## TASK GOAL
Copy the following lines from the records word for word, everything from the line containing "20: (12, 242)" down to the line containing "39: (60, 992)", both of those lines included.

PROVIDED RECORDS Block Start

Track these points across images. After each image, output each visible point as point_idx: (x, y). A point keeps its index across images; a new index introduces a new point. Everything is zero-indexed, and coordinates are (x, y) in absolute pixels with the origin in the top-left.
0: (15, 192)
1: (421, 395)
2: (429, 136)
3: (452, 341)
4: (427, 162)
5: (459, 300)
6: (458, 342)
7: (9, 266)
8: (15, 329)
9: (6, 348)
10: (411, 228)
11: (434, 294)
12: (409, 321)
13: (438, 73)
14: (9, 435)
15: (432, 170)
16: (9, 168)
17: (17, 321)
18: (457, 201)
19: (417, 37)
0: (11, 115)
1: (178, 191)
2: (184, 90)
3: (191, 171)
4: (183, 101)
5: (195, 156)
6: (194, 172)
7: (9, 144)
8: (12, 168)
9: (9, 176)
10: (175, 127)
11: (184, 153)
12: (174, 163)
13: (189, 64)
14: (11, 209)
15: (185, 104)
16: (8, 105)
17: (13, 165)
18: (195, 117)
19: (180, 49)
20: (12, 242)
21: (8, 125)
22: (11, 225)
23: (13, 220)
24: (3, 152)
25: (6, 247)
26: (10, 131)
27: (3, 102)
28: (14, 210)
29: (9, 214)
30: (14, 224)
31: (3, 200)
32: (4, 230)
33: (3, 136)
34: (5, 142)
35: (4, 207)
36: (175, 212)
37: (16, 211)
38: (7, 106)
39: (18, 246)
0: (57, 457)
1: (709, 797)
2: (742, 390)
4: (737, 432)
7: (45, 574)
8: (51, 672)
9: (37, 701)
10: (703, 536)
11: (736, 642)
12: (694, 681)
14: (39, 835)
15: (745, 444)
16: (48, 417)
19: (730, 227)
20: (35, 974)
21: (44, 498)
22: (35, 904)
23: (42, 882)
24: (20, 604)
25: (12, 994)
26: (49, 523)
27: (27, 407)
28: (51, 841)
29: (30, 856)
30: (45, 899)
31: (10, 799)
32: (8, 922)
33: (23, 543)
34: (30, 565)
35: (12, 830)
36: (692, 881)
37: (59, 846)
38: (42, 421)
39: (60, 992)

PROVIDED RECORDS Block End
PROVIDED RECORDS Block Start

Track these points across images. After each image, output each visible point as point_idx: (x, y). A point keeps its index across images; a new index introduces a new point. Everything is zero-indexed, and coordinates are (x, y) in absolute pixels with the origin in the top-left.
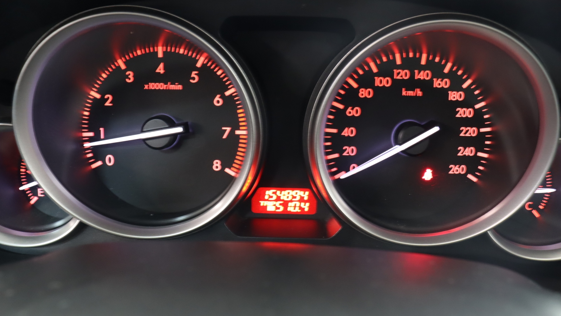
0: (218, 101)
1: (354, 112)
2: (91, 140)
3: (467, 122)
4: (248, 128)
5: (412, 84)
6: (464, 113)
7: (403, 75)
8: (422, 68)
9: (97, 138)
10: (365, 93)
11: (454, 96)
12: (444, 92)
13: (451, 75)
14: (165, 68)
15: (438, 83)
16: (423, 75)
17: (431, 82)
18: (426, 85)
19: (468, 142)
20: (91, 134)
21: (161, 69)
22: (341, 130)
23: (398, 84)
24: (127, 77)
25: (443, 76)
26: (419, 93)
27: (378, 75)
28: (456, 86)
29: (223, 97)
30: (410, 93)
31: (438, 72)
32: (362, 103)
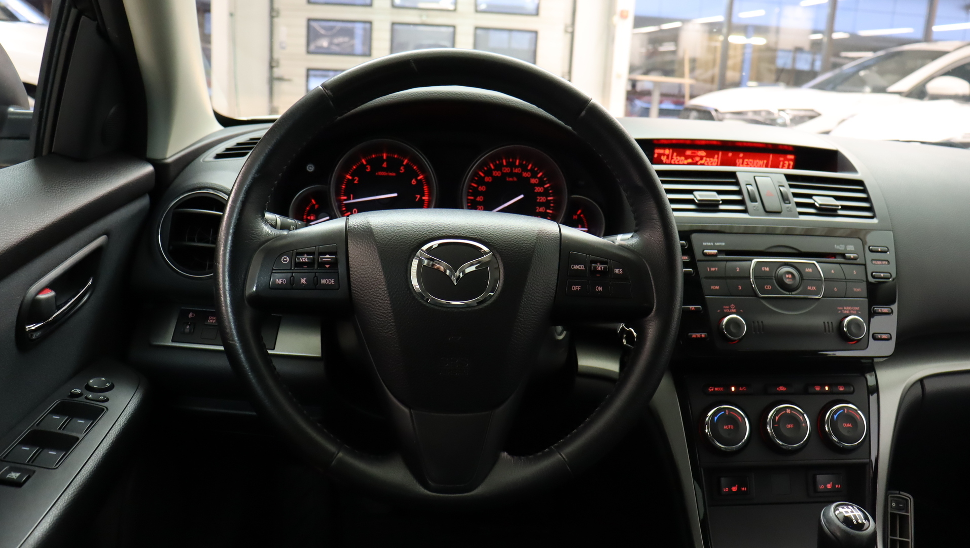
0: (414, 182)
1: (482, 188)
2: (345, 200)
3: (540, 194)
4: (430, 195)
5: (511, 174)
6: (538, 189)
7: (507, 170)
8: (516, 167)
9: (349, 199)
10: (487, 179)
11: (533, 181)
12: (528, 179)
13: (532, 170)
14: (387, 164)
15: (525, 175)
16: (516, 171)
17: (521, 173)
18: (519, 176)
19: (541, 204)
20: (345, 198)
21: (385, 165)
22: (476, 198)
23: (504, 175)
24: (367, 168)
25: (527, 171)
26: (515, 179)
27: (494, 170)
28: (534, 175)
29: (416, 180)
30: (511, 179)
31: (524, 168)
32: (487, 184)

PROVIDED RECORDS Block End
PROVIDED RECORDS Block Start

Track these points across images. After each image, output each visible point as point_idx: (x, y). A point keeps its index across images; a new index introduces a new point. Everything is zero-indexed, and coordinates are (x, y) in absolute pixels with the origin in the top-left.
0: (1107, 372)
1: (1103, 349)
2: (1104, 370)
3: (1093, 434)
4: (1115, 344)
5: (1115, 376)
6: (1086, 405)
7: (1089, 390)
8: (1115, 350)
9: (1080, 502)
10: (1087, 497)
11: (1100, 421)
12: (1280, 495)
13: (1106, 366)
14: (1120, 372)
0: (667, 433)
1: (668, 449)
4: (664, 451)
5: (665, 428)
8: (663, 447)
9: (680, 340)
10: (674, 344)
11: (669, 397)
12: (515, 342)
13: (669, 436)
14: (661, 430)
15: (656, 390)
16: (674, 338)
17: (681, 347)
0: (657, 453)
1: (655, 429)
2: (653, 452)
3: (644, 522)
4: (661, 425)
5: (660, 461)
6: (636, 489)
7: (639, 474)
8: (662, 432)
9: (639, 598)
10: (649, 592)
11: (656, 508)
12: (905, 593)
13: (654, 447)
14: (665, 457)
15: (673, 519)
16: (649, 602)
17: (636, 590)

PROVIDED RECORDS Block End

## RESULT BELOW
20: (12, 242)
21: (8, 125)
22: (11, 225)
23: (13, 220)
24: (3, 152)
25: (6, 247)
26: (10, 131)
27: (3, 102)
28: (14, 210)
29: (9, 214)
30: (14, 224)
31: (3, 200)
32: (4, 230)
33: (3, 136)
34: (5, 142)
35: (4, 207)
36: (175, 212)
37: (16, 211)
38: (7, 106)
39: (18, 246)
0: (57, 457)
1: (709, 797)
2: (742, 390)
4: (737, 432)
7: (45, 574)
8: (51, 672)
9: (37, 701)
10: (703, 536)
11: (736, 642)
12: (694, 681)
14: (39, 835)
15: (745, 444)
16: (48, 417)
19: (730, 227)
20: (35, 974)
21: (44, 498)
22: (35, 904)
23: (42, 882)
24: (20, 604)
25: (12, 994)
26: (49, 523)
27: (27, 407)
28: (51, 841)
29: (30, 856)
30: (45, 899)
31: (10, 799)
32: (8, 922)
33: (23, 543)
34: (30, 565)
35: (12, 830)
36: (692, 881)
37: (59, 846)
38: (42, 421)
39: (60, 992)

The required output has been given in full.